Paddock’s recent financial transactions have become a key focus for investigators looking to learn more about the Nevada man and why he launched the deadliest mass shooting in modern U.S. history.
As ABC News first reported Monday, Paddock recently sent tens of thousands of dollars to someone in the Philippines, where his girlfriend was at the time of the attack, and authorities are still trying to determine who received that money, sources familiar with the matter said.
In the last three years alone, more than 200 reports about Paddock’s activities, particularly large transactions at casinos, have been filed with law enforcement authorities, ABC News was told.
While some of the reports centered around "suspicious activity," most were "currency transaction reports," which casinos are required to file with the Treasury Department's Financial Crimes Enforcement Network when a person withdraws or deposits more than $10,000 in cash.
The number of reports prompted by Paddock's activities reflects -- at the very least -- how routine it was for him to gamble with large sums of money.
In one case, Paddock recently won $40,000 on a slot machine, his brother, Eric Paddock, told The Associated Press.
"That’s the way he played," Eric Paddock said.
One law enforcement official noted "currency transaction reports" are "not necessarily suspicious," especially "if you’re a high roller." As for "suspicious activity reports," 13,736 were filed last year with the Financial Crimes Enforcement Network, according to Treasury Department statistics.
According to the AP, Eric Paddock described his brother as a multimillionaire and said they had business dealings and owned property together.
He said he was not aware that his brother had gambling debts.
A source familiar with the matter told ABC News that Stephen Paddock was a "responsible gambler. He paid his bills, and he came back," adding that there was "no indication of any [financial] stress, any debt, any problems at all."
"He was a very consistent player," the source said. "The notion of his winning or losing $40,000 seems very much within his norm."

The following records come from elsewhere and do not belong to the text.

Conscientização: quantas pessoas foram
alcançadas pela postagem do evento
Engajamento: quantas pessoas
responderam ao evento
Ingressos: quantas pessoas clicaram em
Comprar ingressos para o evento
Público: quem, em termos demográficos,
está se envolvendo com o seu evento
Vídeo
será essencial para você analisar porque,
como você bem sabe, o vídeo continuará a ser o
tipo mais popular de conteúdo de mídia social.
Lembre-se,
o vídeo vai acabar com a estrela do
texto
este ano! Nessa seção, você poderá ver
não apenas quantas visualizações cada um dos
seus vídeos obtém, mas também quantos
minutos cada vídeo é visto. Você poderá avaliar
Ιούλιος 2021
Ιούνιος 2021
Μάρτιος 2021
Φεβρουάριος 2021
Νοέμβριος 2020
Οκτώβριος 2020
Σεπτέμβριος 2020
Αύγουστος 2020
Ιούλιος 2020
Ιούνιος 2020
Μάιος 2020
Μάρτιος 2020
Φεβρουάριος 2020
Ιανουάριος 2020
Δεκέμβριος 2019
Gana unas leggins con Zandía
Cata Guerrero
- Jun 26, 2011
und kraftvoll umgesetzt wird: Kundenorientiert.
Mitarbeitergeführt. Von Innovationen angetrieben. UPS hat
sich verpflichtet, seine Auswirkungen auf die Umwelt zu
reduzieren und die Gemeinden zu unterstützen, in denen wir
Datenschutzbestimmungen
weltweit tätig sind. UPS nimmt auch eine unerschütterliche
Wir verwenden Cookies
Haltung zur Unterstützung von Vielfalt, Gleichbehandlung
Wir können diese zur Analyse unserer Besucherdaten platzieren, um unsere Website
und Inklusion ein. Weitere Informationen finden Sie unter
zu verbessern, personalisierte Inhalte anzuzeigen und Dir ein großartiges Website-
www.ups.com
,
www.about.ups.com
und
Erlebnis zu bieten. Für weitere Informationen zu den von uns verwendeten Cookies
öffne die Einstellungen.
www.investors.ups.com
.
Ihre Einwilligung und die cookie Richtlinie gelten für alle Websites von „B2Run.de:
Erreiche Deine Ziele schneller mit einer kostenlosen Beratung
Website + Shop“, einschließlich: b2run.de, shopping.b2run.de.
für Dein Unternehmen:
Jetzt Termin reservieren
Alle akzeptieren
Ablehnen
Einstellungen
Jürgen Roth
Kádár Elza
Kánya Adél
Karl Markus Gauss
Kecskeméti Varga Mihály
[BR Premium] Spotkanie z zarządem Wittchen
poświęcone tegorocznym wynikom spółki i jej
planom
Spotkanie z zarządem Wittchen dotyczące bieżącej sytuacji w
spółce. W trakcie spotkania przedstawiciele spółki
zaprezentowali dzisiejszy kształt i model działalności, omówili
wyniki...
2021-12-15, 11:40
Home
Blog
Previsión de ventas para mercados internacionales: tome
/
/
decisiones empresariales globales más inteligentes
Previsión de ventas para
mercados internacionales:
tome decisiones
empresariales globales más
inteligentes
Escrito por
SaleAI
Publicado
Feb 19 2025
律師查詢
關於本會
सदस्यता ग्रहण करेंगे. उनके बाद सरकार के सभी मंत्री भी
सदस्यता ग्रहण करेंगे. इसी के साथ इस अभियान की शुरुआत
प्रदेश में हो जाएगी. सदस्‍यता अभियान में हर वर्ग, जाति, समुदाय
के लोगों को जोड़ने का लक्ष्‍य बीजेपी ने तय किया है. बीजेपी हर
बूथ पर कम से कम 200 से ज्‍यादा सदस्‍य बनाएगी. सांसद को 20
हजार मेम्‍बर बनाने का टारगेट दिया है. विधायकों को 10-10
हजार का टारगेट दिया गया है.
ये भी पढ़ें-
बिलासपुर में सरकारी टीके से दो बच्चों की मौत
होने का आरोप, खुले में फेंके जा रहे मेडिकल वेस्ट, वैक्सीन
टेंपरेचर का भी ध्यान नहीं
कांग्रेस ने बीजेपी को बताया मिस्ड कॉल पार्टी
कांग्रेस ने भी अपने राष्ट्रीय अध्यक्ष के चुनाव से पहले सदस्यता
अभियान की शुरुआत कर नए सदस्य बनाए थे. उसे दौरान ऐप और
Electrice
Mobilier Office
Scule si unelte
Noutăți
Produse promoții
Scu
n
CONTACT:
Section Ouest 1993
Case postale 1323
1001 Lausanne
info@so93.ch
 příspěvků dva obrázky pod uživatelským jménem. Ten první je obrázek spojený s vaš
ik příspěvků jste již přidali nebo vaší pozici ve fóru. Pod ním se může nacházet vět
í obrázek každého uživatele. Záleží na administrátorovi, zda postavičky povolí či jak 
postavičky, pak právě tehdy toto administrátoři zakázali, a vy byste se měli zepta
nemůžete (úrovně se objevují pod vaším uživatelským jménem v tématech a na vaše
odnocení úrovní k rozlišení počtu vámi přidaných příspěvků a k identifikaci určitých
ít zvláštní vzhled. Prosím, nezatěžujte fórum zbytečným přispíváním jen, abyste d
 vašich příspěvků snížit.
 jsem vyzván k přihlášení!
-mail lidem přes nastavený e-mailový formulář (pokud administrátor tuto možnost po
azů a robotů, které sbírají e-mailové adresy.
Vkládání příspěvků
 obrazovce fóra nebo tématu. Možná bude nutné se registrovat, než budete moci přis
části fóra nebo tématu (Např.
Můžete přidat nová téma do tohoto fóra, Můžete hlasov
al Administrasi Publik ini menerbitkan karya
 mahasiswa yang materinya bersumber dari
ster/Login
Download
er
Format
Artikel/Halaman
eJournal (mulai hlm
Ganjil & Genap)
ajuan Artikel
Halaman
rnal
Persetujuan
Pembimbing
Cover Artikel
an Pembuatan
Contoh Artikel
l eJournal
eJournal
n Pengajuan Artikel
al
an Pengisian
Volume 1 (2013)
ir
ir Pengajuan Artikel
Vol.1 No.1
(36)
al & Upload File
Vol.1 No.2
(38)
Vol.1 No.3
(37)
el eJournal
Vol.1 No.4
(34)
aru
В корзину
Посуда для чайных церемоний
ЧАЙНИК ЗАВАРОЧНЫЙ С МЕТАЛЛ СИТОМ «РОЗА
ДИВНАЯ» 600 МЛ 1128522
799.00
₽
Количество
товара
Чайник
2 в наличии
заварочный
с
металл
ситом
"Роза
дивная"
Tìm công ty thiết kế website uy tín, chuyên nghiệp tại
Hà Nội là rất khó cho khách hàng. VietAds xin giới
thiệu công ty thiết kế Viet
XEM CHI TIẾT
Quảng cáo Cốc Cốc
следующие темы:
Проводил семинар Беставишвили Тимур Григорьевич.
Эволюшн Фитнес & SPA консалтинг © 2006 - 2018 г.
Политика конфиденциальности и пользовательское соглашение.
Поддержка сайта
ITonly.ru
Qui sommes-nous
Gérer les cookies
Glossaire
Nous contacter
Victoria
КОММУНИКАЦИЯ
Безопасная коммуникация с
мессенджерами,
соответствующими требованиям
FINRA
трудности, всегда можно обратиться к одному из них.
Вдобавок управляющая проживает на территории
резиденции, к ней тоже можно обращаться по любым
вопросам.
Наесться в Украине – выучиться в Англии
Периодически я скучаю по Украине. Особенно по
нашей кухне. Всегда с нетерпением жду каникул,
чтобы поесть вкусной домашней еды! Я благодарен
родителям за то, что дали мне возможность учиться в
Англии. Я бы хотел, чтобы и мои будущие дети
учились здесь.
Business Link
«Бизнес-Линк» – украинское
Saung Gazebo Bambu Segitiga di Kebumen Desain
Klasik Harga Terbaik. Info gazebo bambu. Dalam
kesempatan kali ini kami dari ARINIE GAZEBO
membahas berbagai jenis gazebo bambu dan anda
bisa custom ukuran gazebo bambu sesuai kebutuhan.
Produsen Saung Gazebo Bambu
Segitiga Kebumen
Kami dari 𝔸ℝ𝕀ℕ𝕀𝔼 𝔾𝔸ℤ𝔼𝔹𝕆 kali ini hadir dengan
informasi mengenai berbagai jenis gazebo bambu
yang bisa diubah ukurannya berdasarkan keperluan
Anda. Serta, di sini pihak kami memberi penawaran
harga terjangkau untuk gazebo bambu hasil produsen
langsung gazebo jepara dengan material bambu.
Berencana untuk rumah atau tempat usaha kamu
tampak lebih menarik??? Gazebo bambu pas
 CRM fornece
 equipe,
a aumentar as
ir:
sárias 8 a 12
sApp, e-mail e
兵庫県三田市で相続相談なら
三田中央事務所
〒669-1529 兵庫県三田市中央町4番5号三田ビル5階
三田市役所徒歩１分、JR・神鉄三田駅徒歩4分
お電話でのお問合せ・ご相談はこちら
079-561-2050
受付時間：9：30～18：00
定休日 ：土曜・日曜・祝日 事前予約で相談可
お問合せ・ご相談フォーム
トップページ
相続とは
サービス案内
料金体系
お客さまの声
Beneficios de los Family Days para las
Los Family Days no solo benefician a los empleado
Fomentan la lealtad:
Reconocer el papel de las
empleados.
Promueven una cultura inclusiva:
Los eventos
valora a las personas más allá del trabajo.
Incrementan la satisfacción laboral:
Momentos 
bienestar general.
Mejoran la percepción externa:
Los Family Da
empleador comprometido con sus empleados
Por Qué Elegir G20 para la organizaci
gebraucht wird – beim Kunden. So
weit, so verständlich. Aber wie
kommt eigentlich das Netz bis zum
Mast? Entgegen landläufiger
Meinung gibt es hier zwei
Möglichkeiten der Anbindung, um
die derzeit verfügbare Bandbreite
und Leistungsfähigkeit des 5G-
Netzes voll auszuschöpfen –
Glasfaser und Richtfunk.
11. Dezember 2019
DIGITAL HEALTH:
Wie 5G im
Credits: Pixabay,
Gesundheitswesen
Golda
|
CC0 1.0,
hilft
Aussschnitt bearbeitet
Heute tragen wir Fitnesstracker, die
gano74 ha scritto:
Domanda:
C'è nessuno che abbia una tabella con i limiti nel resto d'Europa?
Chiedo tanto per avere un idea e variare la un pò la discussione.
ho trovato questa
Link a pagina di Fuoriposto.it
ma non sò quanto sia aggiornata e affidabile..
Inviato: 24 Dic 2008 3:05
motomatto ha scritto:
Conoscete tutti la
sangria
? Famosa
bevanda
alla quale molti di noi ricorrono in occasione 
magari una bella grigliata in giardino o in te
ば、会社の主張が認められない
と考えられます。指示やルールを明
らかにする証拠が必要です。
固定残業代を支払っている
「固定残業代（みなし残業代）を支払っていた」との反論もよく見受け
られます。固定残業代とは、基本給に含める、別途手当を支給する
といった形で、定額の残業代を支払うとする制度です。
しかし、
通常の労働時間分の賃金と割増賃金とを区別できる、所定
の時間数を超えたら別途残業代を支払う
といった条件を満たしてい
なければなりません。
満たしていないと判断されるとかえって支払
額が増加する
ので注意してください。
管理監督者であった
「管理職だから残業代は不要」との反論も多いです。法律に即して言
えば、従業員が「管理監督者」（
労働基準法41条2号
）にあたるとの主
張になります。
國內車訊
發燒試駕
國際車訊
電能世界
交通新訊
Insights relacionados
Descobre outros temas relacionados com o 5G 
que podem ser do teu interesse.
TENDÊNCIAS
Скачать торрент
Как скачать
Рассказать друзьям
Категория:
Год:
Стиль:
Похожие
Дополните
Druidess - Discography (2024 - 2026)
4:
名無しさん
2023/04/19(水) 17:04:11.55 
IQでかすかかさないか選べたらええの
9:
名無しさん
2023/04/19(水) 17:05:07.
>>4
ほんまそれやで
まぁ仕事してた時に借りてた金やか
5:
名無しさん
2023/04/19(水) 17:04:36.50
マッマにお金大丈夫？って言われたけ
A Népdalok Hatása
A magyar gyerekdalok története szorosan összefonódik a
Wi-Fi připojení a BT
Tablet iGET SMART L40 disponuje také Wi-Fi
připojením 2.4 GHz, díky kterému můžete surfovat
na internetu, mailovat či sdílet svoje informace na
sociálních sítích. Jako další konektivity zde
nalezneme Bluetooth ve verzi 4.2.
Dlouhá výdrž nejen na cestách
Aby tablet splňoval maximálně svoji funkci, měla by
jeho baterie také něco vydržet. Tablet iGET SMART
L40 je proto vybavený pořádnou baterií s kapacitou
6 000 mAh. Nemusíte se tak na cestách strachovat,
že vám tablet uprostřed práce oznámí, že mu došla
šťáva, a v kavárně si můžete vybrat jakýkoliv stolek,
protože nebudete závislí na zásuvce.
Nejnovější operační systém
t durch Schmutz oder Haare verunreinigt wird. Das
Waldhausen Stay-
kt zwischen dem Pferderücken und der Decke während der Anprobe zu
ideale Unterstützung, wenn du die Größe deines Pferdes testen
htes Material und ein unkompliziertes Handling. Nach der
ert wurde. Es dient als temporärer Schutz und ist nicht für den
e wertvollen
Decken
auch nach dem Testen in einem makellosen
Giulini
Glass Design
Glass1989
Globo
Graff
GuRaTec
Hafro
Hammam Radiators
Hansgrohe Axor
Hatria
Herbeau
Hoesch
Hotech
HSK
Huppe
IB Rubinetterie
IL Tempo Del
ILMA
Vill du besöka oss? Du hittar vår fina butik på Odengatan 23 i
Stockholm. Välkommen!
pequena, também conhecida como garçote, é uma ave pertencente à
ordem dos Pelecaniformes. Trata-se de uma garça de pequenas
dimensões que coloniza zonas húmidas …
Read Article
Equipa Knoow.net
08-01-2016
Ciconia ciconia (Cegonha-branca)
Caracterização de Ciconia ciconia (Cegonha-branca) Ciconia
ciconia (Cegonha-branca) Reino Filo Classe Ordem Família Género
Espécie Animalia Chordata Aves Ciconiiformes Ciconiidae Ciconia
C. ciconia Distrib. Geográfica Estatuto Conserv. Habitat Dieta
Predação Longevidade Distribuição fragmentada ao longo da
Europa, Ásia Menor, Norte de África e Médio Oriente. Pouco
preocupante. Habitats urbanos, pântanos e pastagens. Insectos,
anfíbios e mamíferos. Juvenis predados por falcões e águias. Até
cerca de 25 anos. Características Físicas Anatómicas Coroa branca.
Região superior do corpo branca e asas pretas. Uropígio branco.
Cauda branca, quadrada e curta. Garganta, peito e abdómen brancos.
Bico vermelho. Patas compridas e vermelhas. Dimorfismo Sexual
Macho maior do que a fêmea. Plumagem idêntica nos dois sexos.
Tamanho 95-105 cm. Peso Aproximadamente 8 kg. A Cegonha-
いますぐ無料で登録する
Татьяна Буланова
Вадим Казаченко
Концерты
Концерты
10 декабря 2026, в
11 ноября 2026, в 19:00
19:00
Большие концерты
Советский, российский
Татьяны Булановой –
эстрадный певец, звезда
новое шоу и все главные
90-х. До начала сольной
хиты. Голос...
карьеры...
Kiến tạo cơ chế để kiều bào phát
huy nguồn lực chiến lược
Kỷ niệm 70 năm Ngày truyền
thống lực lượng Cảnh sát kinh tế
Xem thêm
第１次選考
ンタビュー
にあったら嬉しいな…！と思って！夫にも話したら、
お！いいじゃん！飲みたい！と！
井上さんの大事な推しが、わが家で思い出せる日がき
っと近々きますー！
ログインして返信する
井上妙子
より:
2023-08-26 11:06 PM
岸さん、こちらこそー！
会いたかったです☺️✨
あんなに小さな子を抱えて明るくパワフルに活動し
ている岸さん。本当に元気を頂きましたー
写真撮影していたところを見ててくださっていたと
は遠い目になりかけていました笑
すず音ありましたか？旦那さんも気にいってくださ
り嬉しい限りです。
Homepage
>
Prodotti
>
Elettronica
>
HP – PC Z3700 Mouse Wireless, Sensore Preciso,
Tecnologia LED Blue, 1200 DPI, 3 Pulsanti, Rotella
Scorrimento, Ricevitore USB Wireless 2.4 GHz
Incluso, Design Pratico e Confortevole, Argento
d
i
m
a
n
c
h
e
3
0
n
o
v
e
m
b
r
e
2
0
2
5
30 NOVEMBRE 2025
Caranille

The FBI has already briefed some lawmakers about what they’ve found so far as agents dig into Stephen Paddock's past.
"Bottom line, this man was a gambler, but I do not believe there is sufficient evidence to show that he was under stress financially from gambling at the time this incident occurred," the top Democrat on the Senate Homeland Security Committee, Sen. Claire McCaskill, D-Mo., told ABC News.
Paddock’s longtime girlfriend is originally from the Philippines, and she is believed to have been there when he launched his deadly assault in Las Vegas, killing 59 people and injuring more than 500 others attending a country music festival. She is expected to return to the United States Wednesday.
Asked about the reports associated with Paddock, a Financial Crimes Enforcement Network – or "FinCEN" -- spokesperson said the agency "does not comment on specific reports filed by financial institutions," but added, "FinCEN provides access to its database to authorized law enforcement and regulatory users and the data has proven to be extremely useful to investigators."
The FBI declined to comment for this article.